目的地の店に行く前に買い物もご飯も済んじゃう勢い。
で。その日もいきなりお店屋さんに遭遇。
店主はじいちゃん。
なんとなくフリマっぽい品揃え。
商品は、左から、箸50客、テッカテカのエナメルの靴、小さな硯と墨と筆のセット、茶漉し付きパンダのマグカップ、Zippoライター、広東語版ドラえもんのコミック、FENDIの財布。
ん??FENDIってあのFENDI??
フェンディって、ドラえもんの横で売ってるもん?
明らかに住み分け間違ってるよ?
「ブランドだぞ、財布買ってけ。ホンモノよ!」
「いやいやいや。ニセモンでしょ?」
空港で怒られて取り上げられちゃうよ。
「ホンモノよ!高いからダメか?!んー、じゃ、まけて、680円!」
「ニセモンの値段設定だわ!」
「ニセモンにしたって激安よ!」
「なんでも良いから買え!これどうだ?箸」
「んー、箸、お箸ねー」
中華なデザインの布が巻いてある箸、50客で1000円は確かに安い。
「あ、でもこの、お習字セット可愛いかも」
「こりゃ便利だぞ!水入れてこの墨をすれば、すぐ書ける!」
「へー、ん?固形の墨ってこんなだっけ?」
なんだか違和感を感じる。
「アタシ、高校の時、書道選択者だから!見せて!どれどれ・・・?ん?じいちゃん!この墨、発泡スチロールじゃん?!」
「あー?・・・本当だ」
本当だ、じゃなくて・・・。
「こ、こっちにしろ!Zippo!土産にいい!」
「Zippaって書いてあっけど・・・。

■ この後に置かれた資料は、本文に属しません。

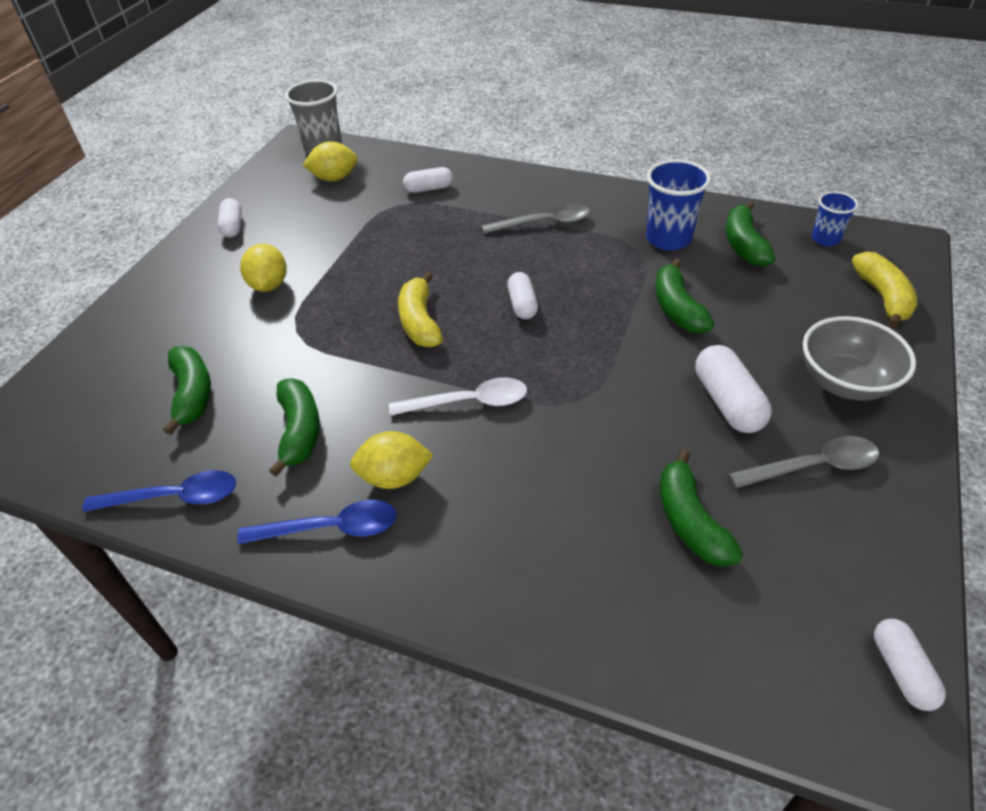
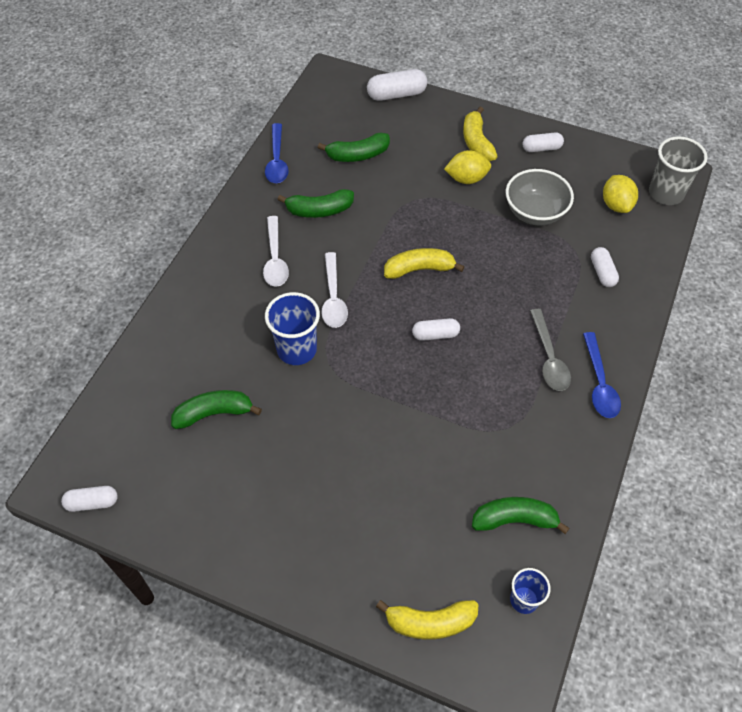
camera: 90 degrees right, 10 degrees up
(205, 277) = (477, 142): none -> yellow banana
(331, 528) = (243, 232): blue spoon -> blue spoon (599, 383)
(394, 477) = (275, 259): yellow lemon -> white spoon
(668, 238) = (524, 455): blue cup -> blue cup (297, 349)
(677, 308) = (424, 444): green banana -> none
(728, 402) = (313, 459): white capsule -> white capsule (396, 94)
(814, 466) = (245, 501): grey spoon -> none
(844, 382) = (324, 550): grey bowl -> grey bowl (535, 212)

飛行機に火器やばいって」
「じゃ、これ!ドラえもんは日本だろ?」
(広東語だと、多啦A夢と書く。字だけだとサッパリわからないよね 。広東語というか香港語みたいな感じでこういうの結構あって、例えばカラオケは、卡拉OKと表記)
「すいません、全然読めない・・・」
「じゃ、やっぱ財布だな!ほら、ここ開けるとな!小銭入れもついてて・・」
チャックのつまむとこ、砕けて粉になる。
「・・・そのチャック、紙粘土製?」
じいちゃんが出すもの出すもの、何かしらオチがついてて、笑っちゃうより心配になるような•••。
結局、パンダの茶漉し付きマグカップを2つと、ドラえもん購入。
不思議な事に、お土産で1番喜ばれたのがこれでした。